- 2020
Across Canada, a wide range of vital social services are delivered by community-based organisations with support from government funders.
These organisations are often small, stretched thin and heavily scrutinised. This provides little opportunity to develop new capabilities and service models, or for the organisations to evaluate their own work.
At the same time, these organisations offer some of the very best opportunities to generate social impact through behavioural insights. They have deep, sustained and trusting relationships with people in their communities, and they often serve residents who are experiencing severe scarcity of time and resources.
The question is how to embed rigorous behavioural insights into their programming given these significant limitations.

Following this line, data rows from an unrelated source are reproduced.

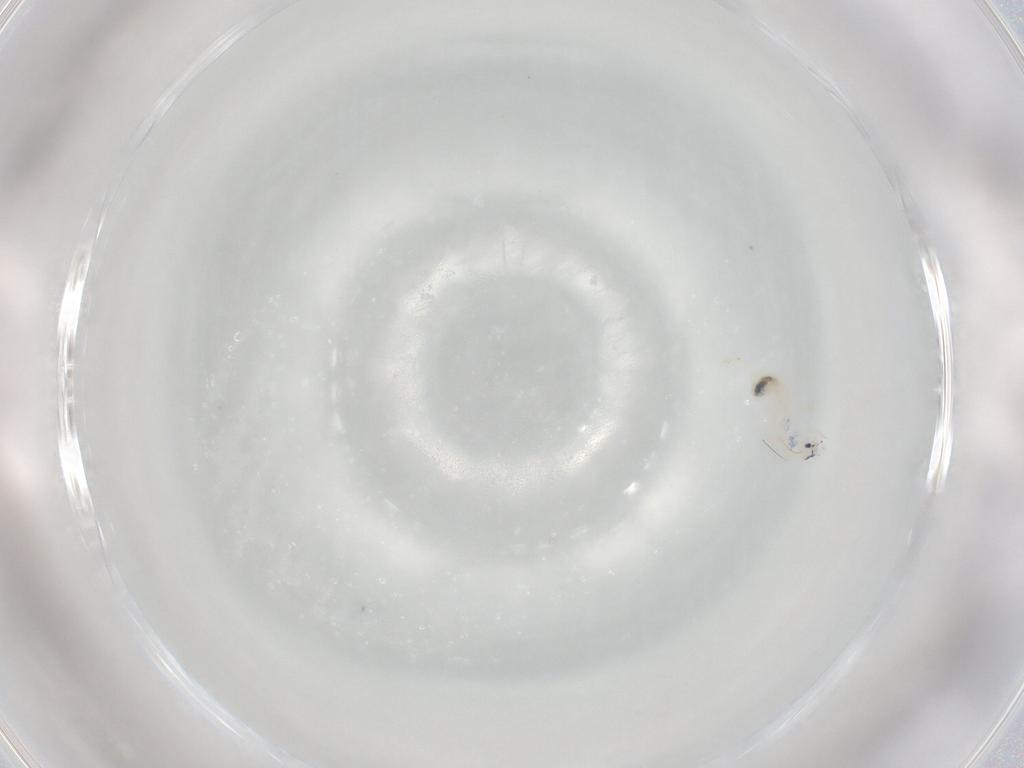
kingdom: Animalia
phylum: Arthropoda
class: Collembola
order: Entomobryomorpha
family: Entomobryidae
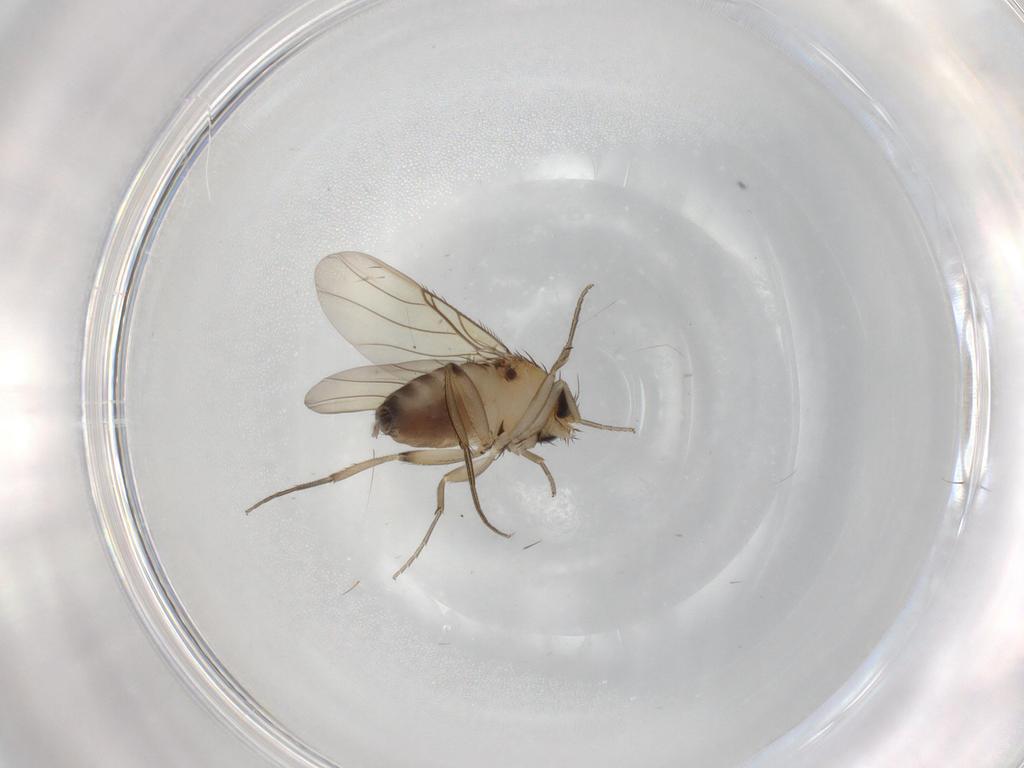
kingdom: Animalia
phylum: Arthropoda
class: Insecta
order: Diptera
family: Phoridae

BIT Canada is working with United Way Halton and Hamilton to start answering this question, with generous support from the Ontario Trillium Foundation and Employment and Social Development Canada. We are engaged in a multi-year effort to demonstrate the value of behavioural insights at the community organisation level (with a focus on financial empowerment). This work will also involve building up sectoral capacity across the region and establishing a model for ongoing behavioural insights work – without the need for BIT at the helm.
We’re just getting started, but we’ve already had meaningful success. A small, pilot randomised controlled trial with the Oak Park Neighbourhood Centre (OPNC) showed that using ’active choice framing’ was correlated with a four-fold increase in OPNC members engaging with a free tax-filing service. This service is often worth thousands of dollars in otherwise unclaimed benefits.